TASK PROMPT ::
Restate, word for word, the lines from the opening line of the data through the line containing "Document page, 1275x1650 pixels.", both included, and nothing else.

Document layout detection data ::
****

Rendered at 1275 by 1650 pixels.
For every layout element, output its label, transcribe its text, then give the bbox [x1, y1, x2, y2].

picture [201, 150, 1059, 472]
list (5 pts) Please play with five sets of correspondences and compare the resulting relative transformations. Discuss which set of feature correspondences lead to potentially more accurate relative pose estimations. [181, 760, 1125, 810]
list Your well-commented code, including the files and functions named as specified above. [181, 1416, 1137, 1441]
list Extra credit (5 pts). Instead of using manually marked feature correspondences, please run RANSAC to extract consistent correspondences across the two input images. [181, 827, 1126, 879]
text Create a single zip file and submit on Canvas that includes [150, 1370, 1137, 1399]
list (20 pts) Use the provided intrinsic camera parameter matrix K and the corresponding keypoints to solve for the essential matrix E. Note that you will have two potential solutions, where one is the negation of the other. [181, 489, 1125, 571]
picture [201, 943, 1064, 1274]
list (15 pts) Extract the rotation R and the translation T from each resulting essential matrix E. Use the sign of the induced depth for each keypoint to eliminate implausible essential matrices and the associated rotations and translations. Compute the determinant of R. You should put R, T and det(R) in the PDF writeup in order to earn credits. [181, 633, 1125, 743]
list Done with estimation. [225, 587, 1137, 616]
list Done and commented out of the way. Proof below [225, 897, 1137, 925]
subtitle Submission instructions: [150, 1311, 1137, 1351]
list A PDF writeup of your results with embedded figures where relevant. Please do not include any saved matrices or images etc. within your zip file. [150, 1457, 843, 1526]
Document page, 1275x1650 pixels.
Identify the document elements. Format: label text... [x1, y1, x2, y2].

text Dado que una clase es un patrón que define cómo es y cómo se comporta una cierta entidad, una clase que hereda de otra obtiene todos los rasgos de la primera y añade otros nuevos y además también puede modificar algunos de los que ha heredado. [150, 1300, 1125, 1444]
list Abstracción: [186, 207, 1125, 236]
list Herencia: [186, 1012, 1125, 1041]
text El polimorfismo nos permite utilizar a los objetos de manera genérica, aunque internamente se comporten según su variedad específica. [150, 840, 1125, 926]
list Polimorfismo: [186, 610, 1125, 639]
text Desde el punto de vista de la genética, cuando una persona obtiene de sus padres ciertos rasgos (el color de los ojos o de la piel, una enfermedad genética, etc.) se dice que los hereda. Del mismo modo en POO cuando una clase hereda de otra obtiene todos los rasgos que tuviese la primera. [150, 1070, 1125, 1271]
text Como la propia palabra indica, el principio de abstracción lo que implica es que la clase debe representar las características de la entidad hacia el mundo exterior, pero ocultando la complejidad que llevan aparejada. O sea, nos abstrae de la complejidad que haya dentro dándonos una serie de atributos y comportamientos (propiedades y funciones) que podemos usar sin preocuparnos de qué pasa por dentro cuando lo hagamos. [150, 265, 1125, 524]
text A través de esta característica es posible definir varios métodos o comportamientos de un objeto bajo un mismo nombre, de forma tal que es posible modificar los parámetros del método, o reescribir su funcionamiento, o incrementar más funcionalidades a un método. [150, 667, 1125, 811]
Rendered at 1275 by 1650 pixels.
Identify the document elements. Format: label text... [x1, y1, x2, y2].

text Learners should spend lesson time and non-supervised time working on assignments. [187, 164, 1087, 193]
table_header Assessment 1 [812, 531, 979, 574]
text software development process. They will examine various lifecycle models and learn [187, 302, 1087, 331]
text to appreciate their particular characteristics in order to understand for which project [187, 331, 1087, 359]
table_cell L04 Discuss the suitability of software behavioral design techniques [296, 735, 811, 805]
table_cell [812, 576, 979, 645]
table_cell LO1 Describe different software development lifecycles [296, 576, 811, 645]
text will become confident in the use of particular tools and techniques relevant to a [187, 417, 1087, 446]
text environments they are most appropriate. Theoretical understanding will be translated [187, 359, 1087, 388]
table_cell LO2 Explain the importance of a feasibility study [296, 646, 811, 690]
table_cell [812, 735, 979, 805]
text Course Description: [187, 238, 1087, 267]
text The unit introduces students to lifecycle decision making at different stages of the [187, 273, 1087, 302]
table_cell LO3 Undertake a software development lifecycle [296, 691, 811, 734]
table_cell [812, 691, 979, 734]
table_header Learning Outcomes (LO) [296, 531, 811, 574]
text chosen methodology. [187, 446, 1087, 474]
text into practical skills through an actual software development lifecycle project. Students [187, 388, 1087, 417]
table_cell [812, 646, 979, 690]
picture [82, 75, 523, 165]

****

RESPONSE TO THE TASK ::
Rendered at 1275 by 1650 pixels.
For every layout element, output its label, transcribe its text, then give the bbox [x1, y1, x2, y2].

picture [201, 150, 1059, 472]
list (5 pts) Please play with five sets of correspondences and compare the resulting relative transformations. Discuss which set of feature correspondences lead to potentially more accurate relative pose estimations. [181, 760, 1125, 810]
list Your well-commented code, including the files and functions named as specified above. [181, 1416, 1137, 1441]
list Extra credit (5 pts). Instead of using manually marked feature correspondences, please run RANSAC to extract consistent correspondences across the two input images. [181, 827, 1126, 879]
text Create a single zip file and submit on Canvas that includes [150, 1370, 1137, 1399]
list (20 pts) Use the provided intrinsic camera parameter matrix K and the corresponding keypoints to solve for the essential matrix E. Note that you will have two potential solutions, where one is the negation of the other. [181, 489, 1125, 571]
picture [201, 943, 1064, 1274]
list (15 pts) Extract the rotation R and the translation T from each resulting essential matrix E. Use the sign of the induced depth for each keypoint to eliminate implausible essential matrices and the associated rotations and translations. Compute the determinant of R. You should put R, T and det(R) in the PDF writeup in order to earn credits. [181, 633, 1125, 743]
list Done with estimation. [225, 587, 1137, 616]
list Done and commented out of the way. Proof below [225, 897, 1137, 925]
subtitle Submission instructions: [150, 1311, 1137, 1351]
list A PDF writeup of your results with embedded figures where relevant. Please do not include any saved matrices or images etc. within your zip file. [150, 1457, 843, 1526]
Document page, 1275x1650 pixels.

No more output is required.